● **Problem to work on**:
No pictures should appear. The lines from the beginning of the listing through the one holding "3. I will strike" must be reproduced exactly, and nothing more.

——————

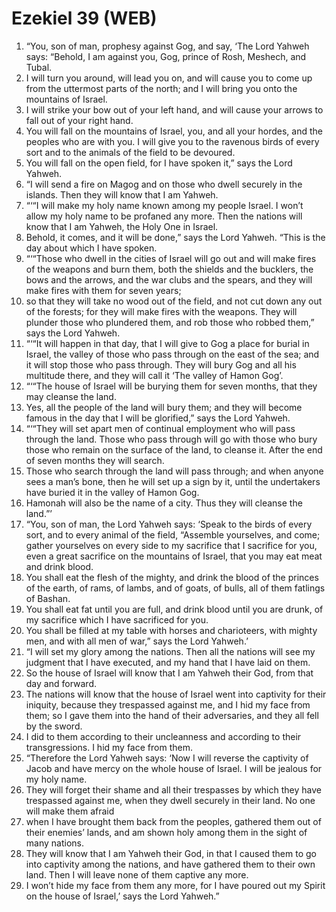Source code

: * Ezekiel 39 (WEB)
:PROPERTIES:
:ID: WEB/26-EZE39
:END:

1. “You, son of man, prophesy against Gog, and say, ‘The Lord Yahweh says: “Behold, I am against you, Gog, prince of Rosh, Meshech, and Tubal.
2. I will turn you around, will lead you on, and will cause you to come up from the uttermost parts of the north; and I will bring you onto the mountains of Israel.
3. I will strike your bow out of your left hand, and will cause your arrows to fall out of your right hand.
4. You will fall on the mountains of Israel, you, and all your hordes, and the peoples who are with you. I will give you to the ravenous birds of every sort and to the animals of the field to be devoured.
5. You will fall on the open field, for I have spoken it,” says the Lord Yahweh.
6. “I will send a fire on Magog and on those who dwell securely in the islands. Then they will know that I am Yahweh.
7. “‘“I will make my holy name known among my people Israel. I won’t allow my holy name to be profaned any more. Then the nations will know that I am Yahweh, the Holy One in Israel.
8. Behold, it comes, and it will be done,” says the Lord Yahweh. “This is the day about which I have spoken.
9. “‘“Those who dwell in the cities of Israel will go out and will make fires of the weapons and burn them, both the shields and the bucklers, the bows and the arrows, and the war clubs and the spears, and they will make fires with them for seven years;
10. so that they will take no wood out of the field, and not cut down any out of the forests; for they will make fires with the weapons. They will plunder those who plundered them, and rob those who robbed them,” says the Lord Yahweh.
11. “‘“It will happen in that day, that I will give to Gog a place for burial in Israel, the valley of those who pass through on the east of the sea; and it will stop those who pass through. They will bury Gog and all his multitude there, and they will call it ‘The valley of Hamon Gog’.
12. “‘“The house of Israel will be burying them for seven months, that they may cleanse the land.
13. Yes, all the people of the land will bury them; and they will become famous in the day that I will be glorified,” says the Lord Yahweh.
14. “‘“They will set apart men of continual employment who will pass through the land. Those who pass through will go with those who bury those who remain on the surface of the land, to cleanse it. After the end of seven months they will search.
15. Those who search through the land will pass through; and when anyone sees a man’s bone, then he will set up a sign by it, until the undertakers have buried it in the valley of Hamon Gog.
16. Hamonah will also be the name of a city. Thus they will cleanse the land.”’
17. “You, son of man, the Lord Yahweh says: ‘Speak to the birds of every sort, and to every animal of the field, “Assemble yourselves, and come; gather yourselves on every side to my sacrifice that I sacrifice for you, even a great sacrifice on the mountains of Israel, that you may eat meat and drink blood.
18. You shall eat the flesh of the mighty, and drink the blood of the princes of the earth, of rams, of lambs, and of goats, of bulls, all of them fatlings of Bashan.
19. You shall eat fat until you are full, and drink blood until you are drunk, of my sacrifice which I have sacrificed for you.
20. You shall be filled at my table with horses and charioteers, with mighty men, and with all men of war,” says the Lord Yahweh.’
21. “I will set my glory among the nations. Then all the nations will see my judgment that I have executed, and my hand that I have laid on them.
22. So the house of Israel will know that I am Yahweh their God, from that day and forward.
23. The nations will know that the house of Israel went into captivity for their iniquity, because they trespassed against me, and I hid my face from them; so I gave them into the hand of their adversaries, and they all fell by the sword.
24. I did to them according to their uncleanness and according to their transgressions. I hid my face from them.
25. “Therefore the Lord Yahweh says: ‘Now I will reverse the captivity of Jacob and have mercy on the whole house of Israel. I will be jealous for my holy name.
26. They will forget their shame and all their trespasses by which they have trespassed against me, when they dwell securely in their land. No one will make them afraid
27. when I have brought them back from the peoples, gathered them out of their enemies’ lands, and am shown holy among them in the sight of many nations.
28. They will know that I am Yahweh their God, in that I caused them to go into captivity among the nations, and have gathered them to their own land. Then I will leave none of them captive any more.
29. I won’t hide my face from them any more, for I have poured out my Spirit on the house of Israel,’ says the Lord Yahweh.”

——————

● **Answer to this task**:
Source code

: * Ezekiel 39 (WEB)
:PROPERTIES:
:ID: WEB/26-EZE39
:END:

1. “You, son of man, prophesy against Gog, and say, ‘The Lord Yahweh says: “Behold, I am against you, Gog, prince of Rosh, Meshech, and Tubal.
2. I will turn you around, will lead you on, and will cause you to come up from the uttermost parts of the north; and I will bring you onto the mountains of Israel.
3. I will strike your bow out of your left hand, and will cause your arrows to fall out of your right hand.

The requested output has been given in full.